Perhaps that 95 year old lady who is now small and frail and a bit confused actually flew Spitfires in the last world war or drove an ambulance on a battlefield. Imagine that.
On Armistice Day my husband and I were out having lunch. The conversation naturally turned to history and the reason we have an Armistice Day remembrance. (My husband is a military history buff and as such had a wide knowledge of it which he doesn’t mind sharing with me!) We got to talking about the kinds of jobs civilians, especially women, did during the First and Second World Wars. It turns out that not only did women work in munitions factories – a well-known fact – but I learnt that they also delivered the military aeroplanes they were helping to build. ‘Ordinary’ women who might have been housewives or shop assistants before the war were flying warplanes from the factories to the airfields.
This got me thinking of our job as carers where we live and work with elderly people, spending almost 24 hours a day with strangers and getting to know them on one level, as they are now. Perhaps the person we care for has dementia, perhaps he or she has a debilitating condition such as Parkinson’s or MS, or perhaps he or she is strong in mind and just needs a little assistance or companionship. Whatever the scenario, we only get to know our clients when they are usually in the sunset of their lives, when they no longer resemble the person they were, either physically or mentally.
We read a brief synopsis of the care plan but that doesn’t tell us nearly enough about the person inside, the person who may be hidden or locked inside that frail body. It is easy to forget that the person with the Zimmer frame, who is displaying confusion or agitation due to his or her condition of dementia, was once a young, strong person who lived a full life and who very probably did some amazing things.
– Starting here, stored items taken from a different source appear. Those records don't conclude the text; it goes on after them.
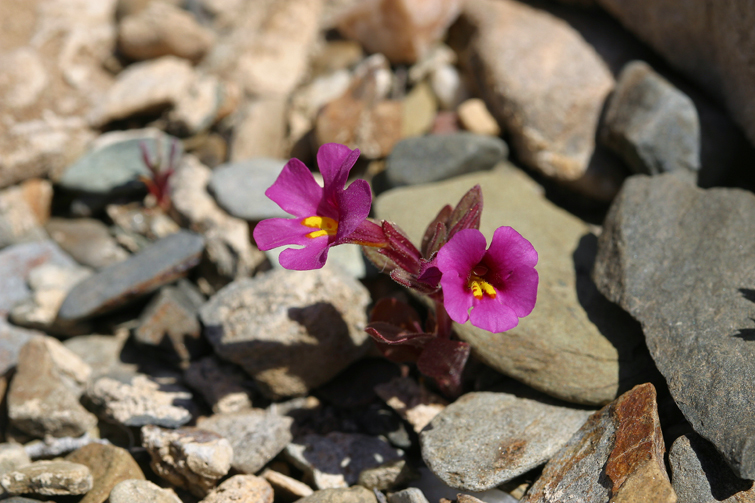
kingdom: Plantae
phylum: Tracheophyta
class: Magnoliopsida
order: Lamiales
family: Phrymaceae
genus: Diplacus
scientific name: Diplacus parryi
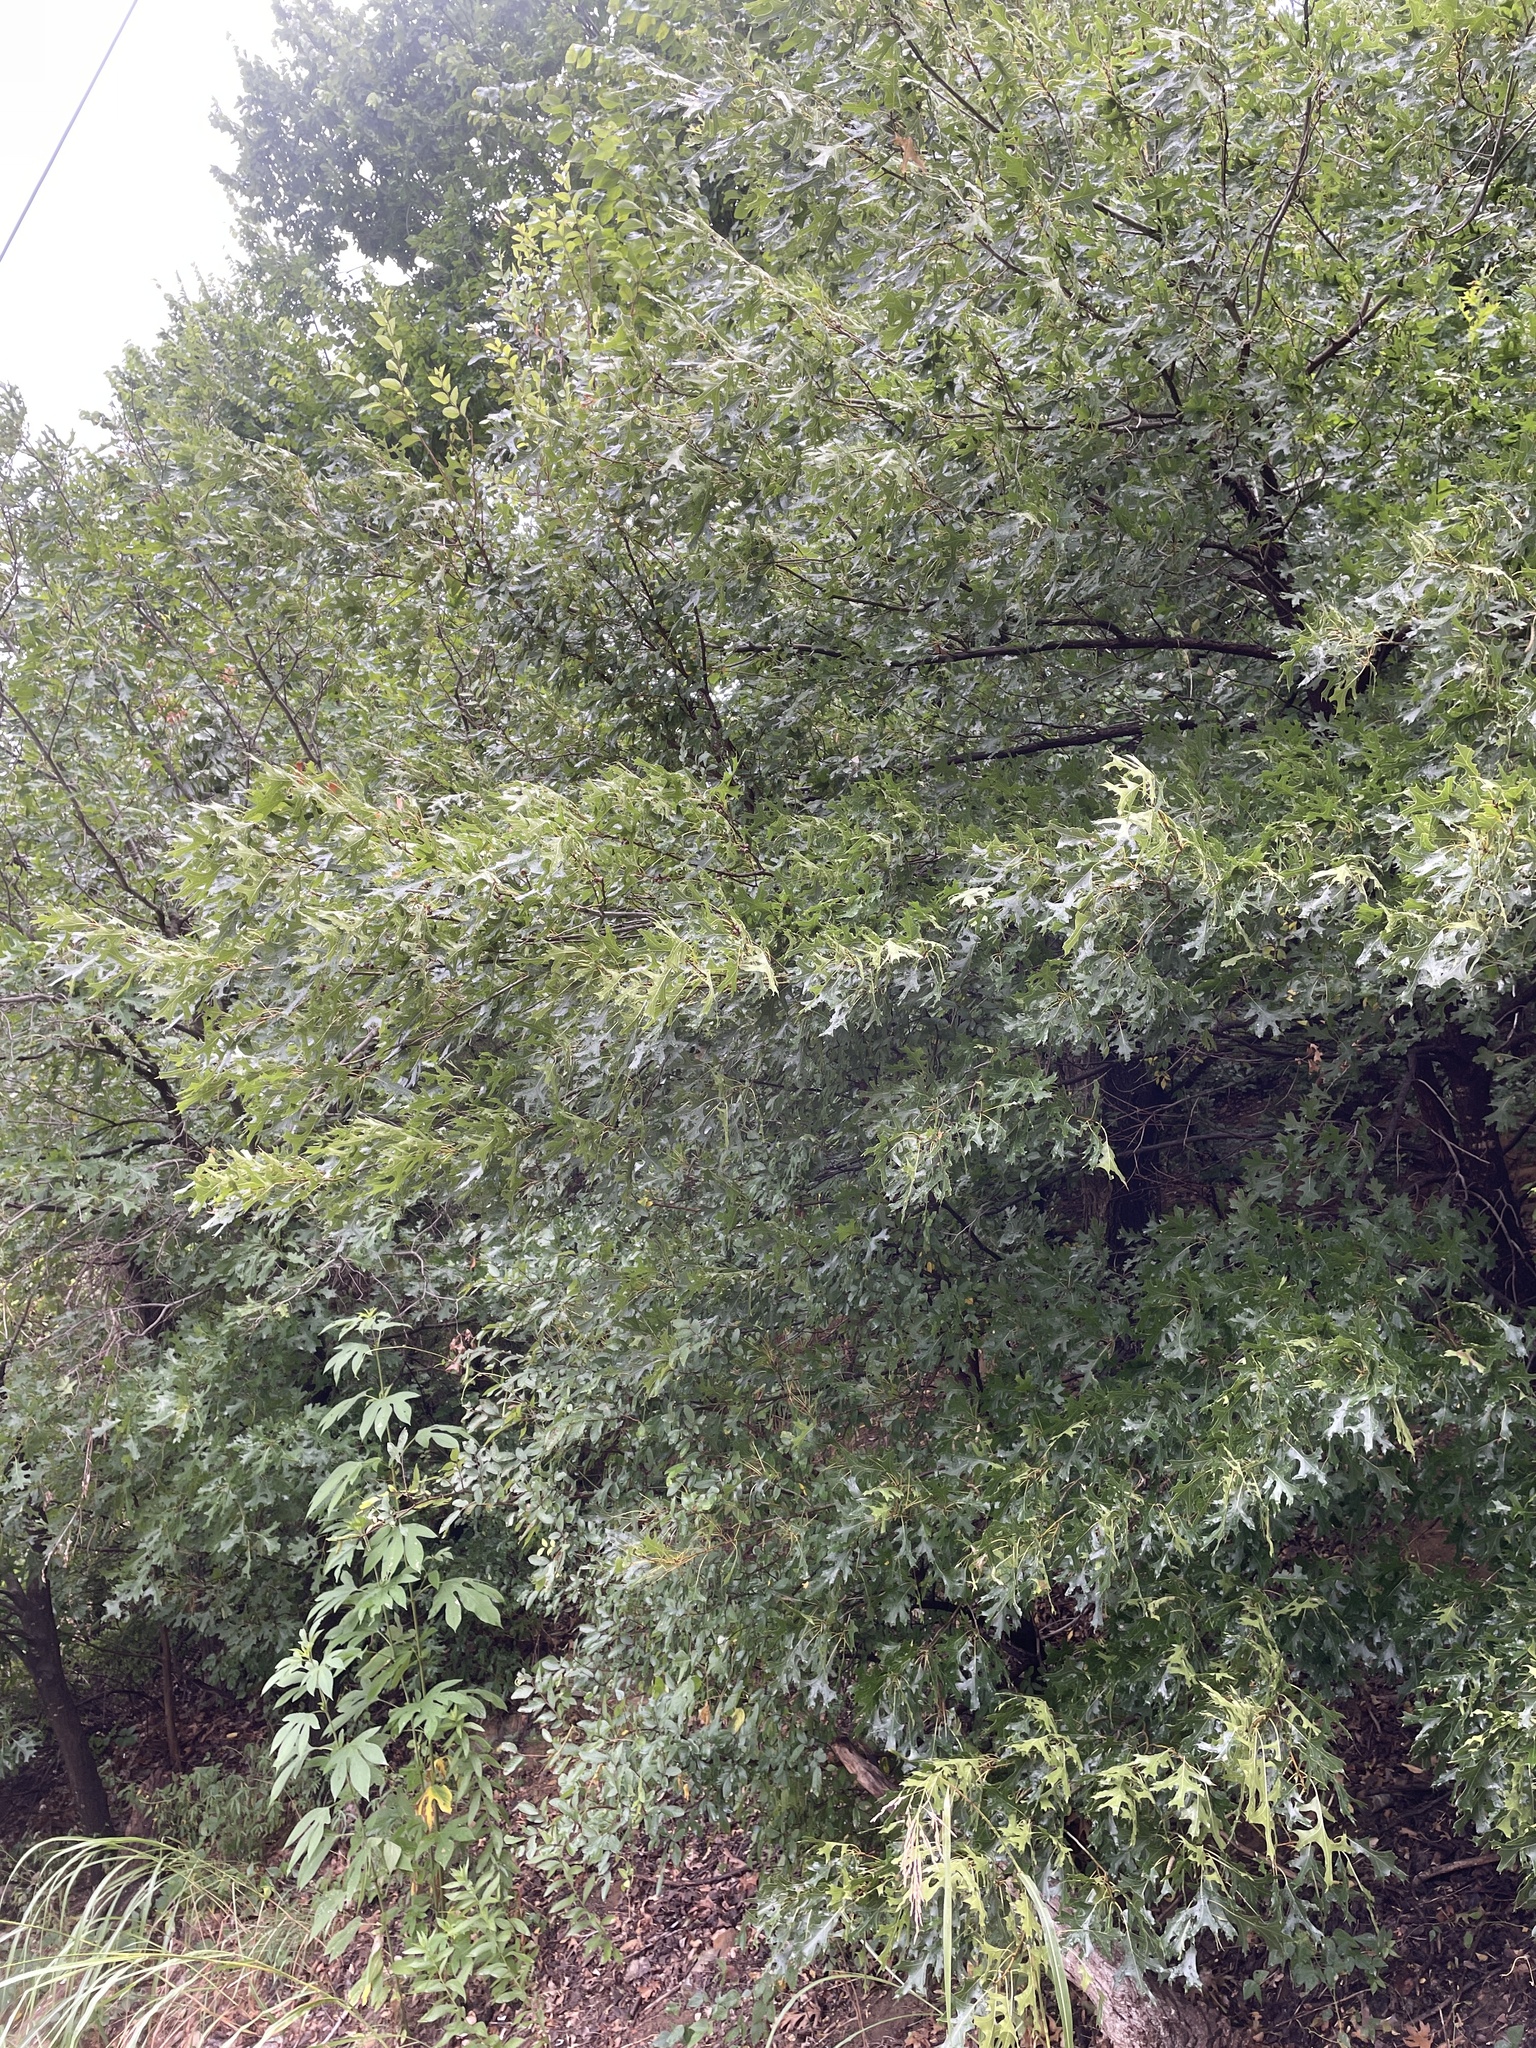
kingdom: Plantae
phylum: Tracheophyta
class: Magnoliopsida
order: Fagales
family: Fagaceae
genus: Quercus
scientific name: Quercus shumardii
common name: Shumard oak
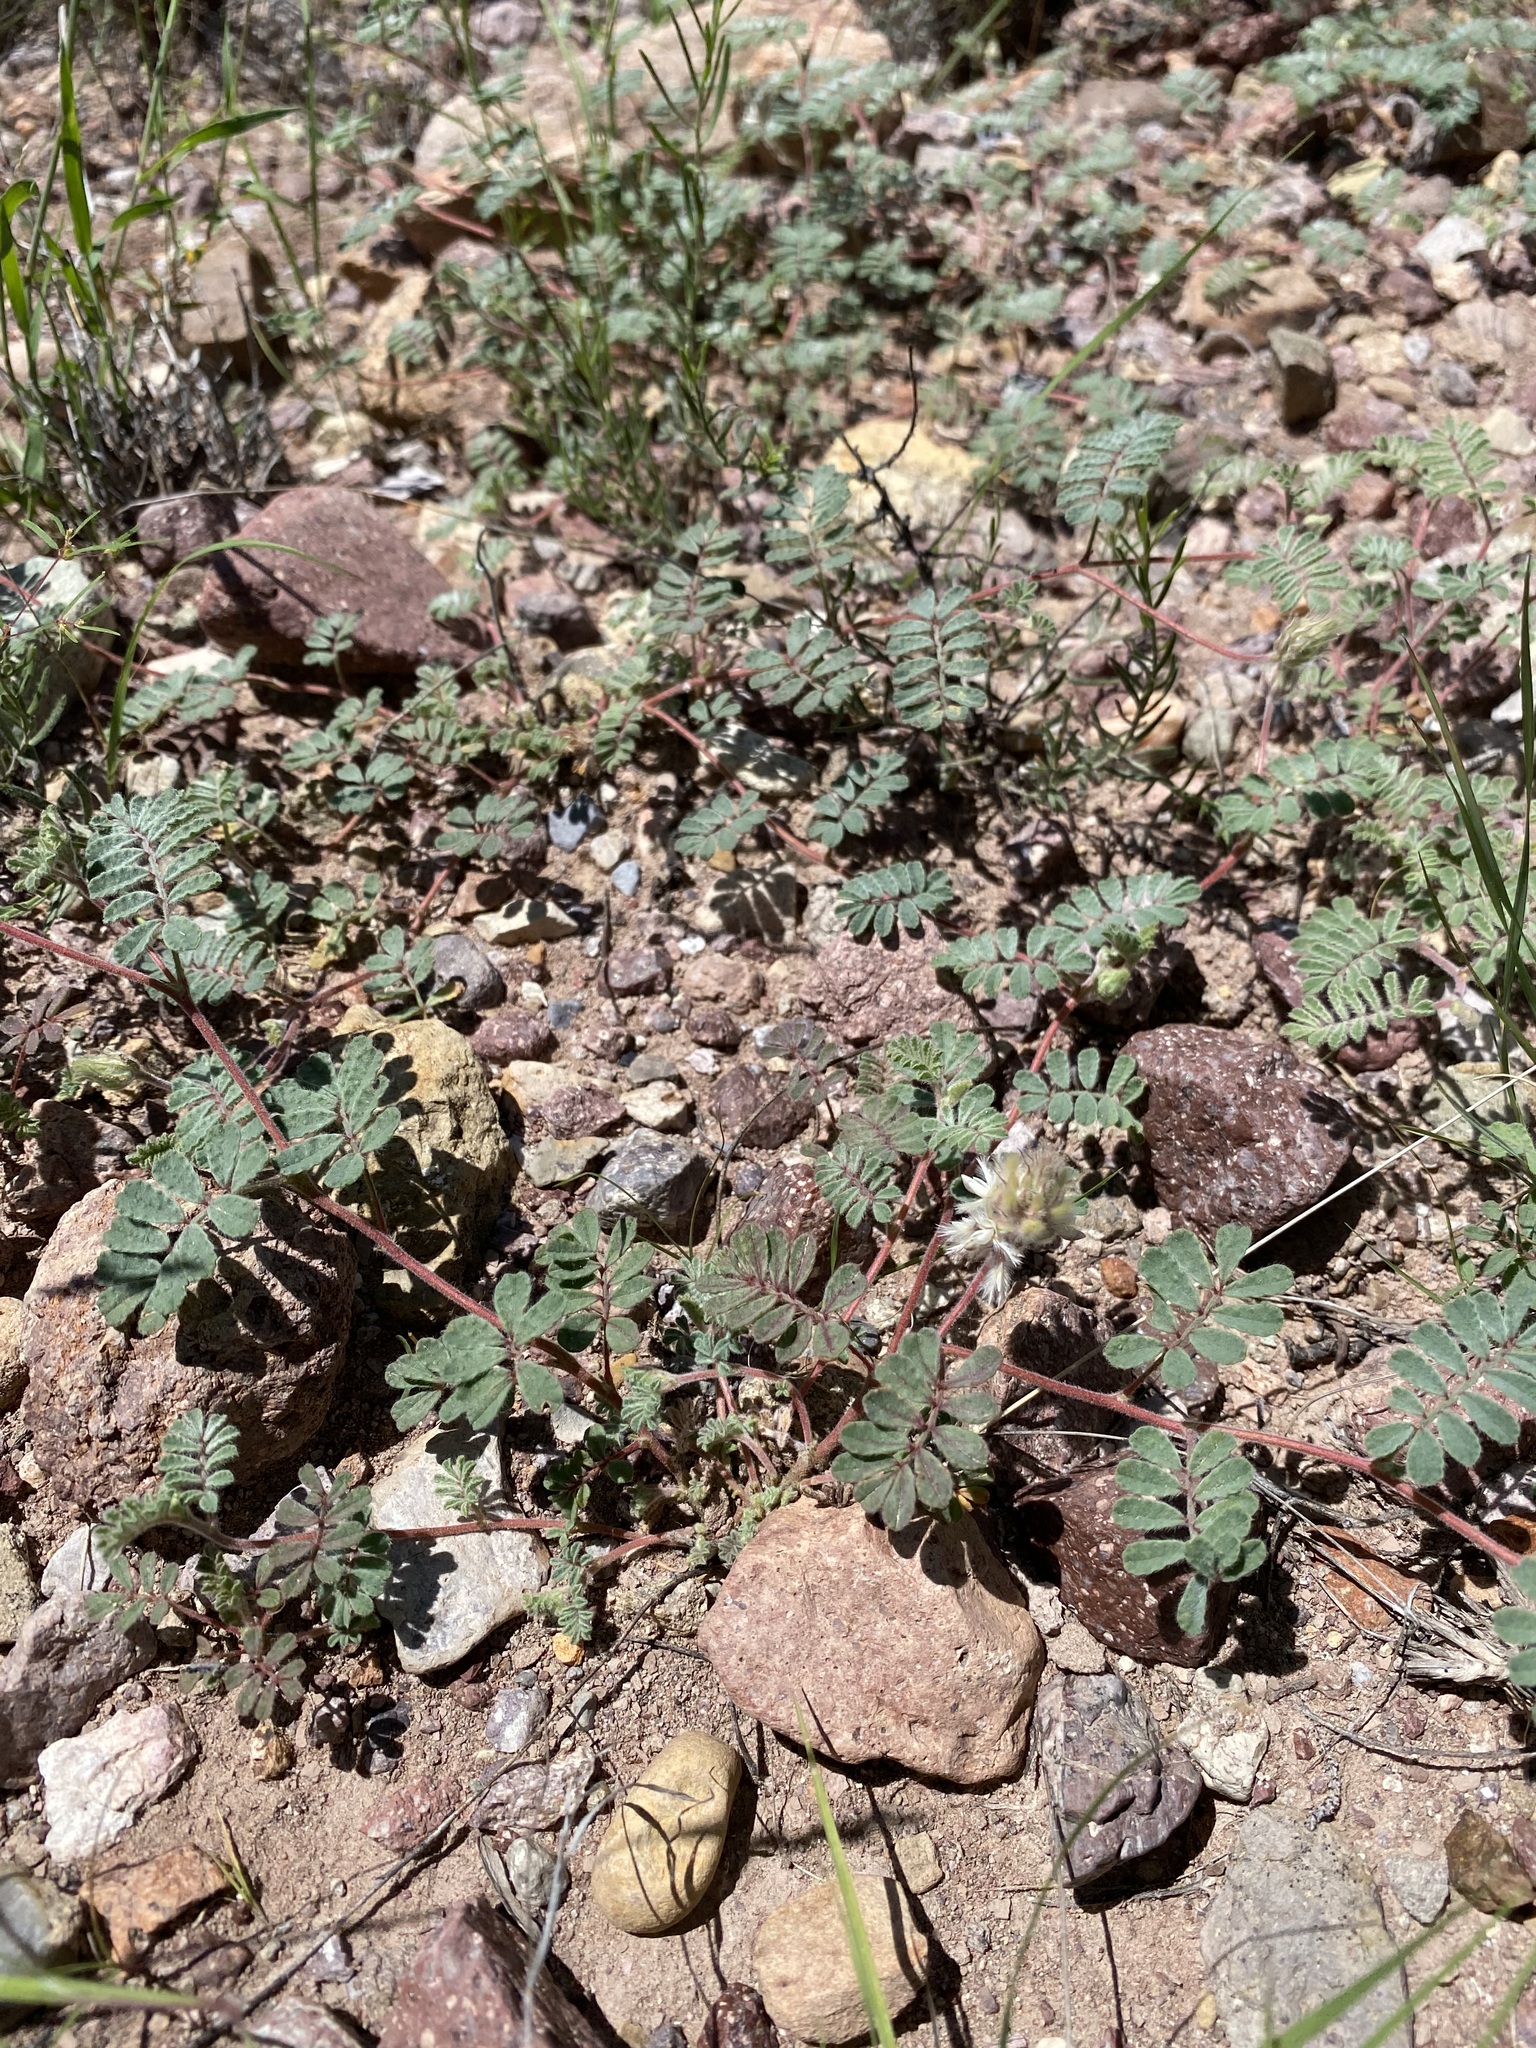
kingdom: Plantae
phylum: Tracheophyta
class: Magnoliopsida
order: Fabales
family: Fabaceae
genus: Dalea
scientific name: Dalea neomexicana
Perhaps that 95-year-old lady who is now small and frail and a bit confused actually flew Spitfires in the last world war or drove an ambulance on a battlefield. Imagine that. Imagine if we could keep that image in our minds… how it could help us get to know that person better. It could help us care for that person more effectively. Help us be more loving and understanding when they have woken us up for the fifth time during the night and our nerves are beginning to fray.
We usually know what our client did for a living but perhaps we don’t know that they volunteered in an animal sanctuary, or that they marched for women’s rights in the sixties. Maybe your client climbed Mt Kilimanjaro or was a code breaker. Or maybe she or he lived a regular life, not doing anything spectacular. They were still once a somebody, different to what we may see now.
It is well worth taking the time to find out and using that knowledge to foster conversations or to encourage the person to take more of an interest in life again. Most of us do this already quite intuitively. As carers, we are interested in people and in what makes them tick. For me, it is exciting to know more about the person who is inside the frail body, to bear that image in my mind because it helps me build a better rapport with the person. It also helps me temper any frustration I may feel from time to time when the going gets tough, as we all know it does in live-in care. ‘Getting to know you’ is a vital and delightful aspect of this fulfilling job we do.
I urge you all to ‘go for it’, to really get to know your client. Look at photographs, certificates on the wall, trophies on the mantelpiece or national events on the calendar. All these tips help enormously in providing you with clues as to what lies inside a person. Be prepared to be amazed by what you find out.